Bedevilled

Bedevilled

Format: DVD + Blu-ray

Release date: 28 February 2011

Distributor: Optimum Releasing

Director: Yang Chul-soo

Writer: Choi Kwang-young

Original title: Kim Bok-nam salinsageonui jeonmal

Cast: Seo Yeong-hie, Ji Seong-won, Hwang Min-ho

South Korea 2010

115 mins

A beautiful but unkind young professional from Seoul goes back to the remote island where she grew up for a break. There she is reunited with her sweet-natured childhood friend Bok-nam, married to a violent man and badly mistreated by his family. Bok-nam bears the beatings and indignities she is subjected to for the sake of her daughter, but one day, a tragic event tips her over the edge and she turns from subservient wife into violent avenger.

Directed by Yang Chul-soo, this South Korean feature debut has the feel of a folk or fairy tale. Denouncing the oppression of women in Korean society, it tells a compelling story, but the characterisation is two-dimensional and it comes across as very heavy-handed. That said, it is interesting to note that the film shares similarities with another South Korean film released the same year. Im Sang-soo’s The Housemaid was another slow-burn Korean film about the exploitation of a lower-class woman that culminated in a stunningly extravagant, violent dénouement. Considering also Yang Ik-joon’s Breathless (2009), it seems that what may come across as excessive to Western audiences is in fact a strong response to an acutely unfair and brutal state of affairs in Korean society. For further explanation of the context and the real events that inspired the film, see an extract from a promotional interview with Yang Chul-soo below.

Both Bedevilled and The Housemaid follow a similarly unusual structure, proceeding at a slow pace for most of the film until the abuse of the central character erupts into a spectacularly violent ending. In Bedevilled, the sudden change of tone makes the blood-splattered finale all the more shocking. Although flawed, Bedevilled paints an intriguing portrait of a woman faced with the most extreme injustice and creates an original and engaging horror heroine in Bok-nam.

Virginie Sélavy

PROMOTIONAL INTERVIEW WITH YANG-CHUL-SOO

To what extent is Bedevilled inspired by real events?

Yang Chul-soo: There were three shocking cases that shook Korean society, which had given me inspiration. First was the KIM Boo-nam case in 1991 when KIM, a 30-year-old woman, murdered a man who used to be her next-door neighbour and raped her when she was 9 years old. Second was the KIM Bo-eun/KIM Jin-gwan case in 1992 when KIM Bo-eun, with the help of her boyfriend KIM Jin-gwan, murdered her stepfather who had abused her sexually for 10 years. And the last was a case where a large group of high school boys had sexually abused two junior high school girls, who were sisters, in Milyang for over a year. Out of around 40, only three assaulters had received a mere 10 months’ sentence, and the police mishandled the case, one officer implying it was the girls’ fault. All three cases had extreme results because the bystanders showed no concern.

Why have you decided to tackle Korean women’s social status in your first feature film?

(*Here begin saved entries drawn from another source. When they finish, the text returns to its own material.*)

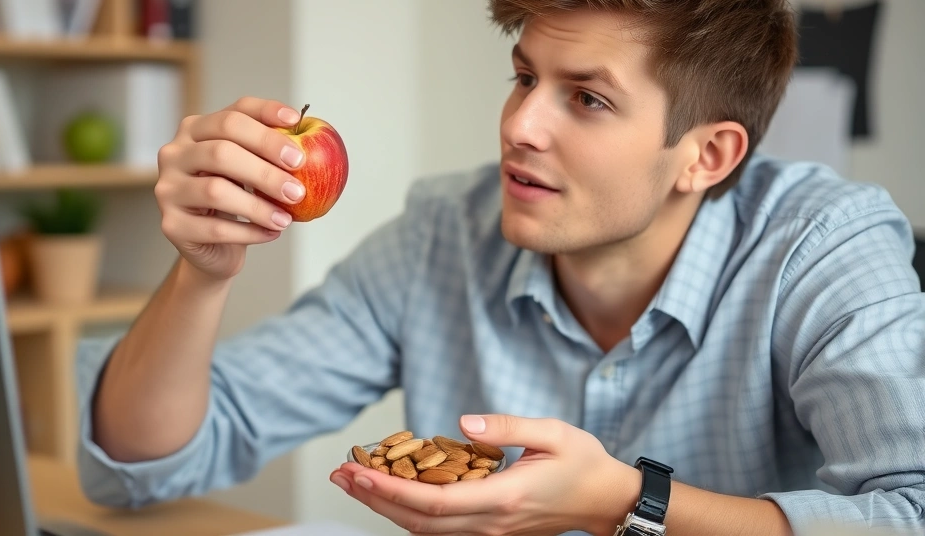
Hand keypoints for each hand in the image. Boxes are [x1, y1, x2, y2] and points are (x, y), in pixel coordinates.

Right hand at [154, 97, 307, 280]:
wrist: (211, 244)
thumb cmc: (235, 197)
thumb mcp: (249, 167)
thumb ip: (268, 151)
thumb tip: (308, 135)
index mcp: (195, 129)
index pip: (232, 114)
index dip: (266, 116)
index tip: (297, 124)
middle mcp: (174, 154)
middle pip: (222, 151)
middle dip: (266, 169)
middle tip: (298, 187)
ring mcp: (168, 189)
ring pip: (216, 191)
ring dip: (259, 206)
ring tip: (287, 218)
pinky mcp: (171, 225)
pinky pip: (215, 228)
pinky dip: (250, 232)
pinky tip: (272, 232)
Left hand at [329, 415, 640, 535]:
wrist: (607, 501)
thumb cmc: (583, 463)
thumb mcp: (553, 433)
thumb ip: (507, 427)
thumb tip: (463, 422)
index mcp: (504, 498)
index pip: (434, 503)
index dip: (390, 490)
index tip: (357, 472)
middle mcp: (491, 524)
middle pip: (418, 522)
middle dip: (374, 500)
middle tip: (338, 474)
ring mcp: (490, 532)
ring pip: (425, 530)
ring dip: (385, 507)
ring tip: (353, 481)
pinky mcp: (490, 531)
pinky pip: (440, 528)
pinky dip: (408, 512)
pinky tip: (390, 492)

Women in Korean society are the weak, but they are not the weak kind. Women are discriminated against and have obligations under the feudalistic customs, but Korean society has in fact been maintaining itself as it is and developing because there are mothers who strived to protect their families. In reality, women and mothers are mostly given supporting roles, so I wanted to have a woman as the main lead in my film. The film is a personal dedication to my own mother and all the mothers in Korea.

Can you say some words about the gender politics of the movie?

I’m not sure how to describe this but although the film deals with gender issues, I had not considered politics in it. I only mirrored out the general relationships between Korean men and women that I had noticed, but without any political views. The film shows a complex aspect of the men oppressing the women, the suppressed women putting the men on a pedestal while oppressing another woman, and that woman to take revenge against those women and men. I believe this sort of evil circle happens because humans, regardless of their sexes, are weak beings.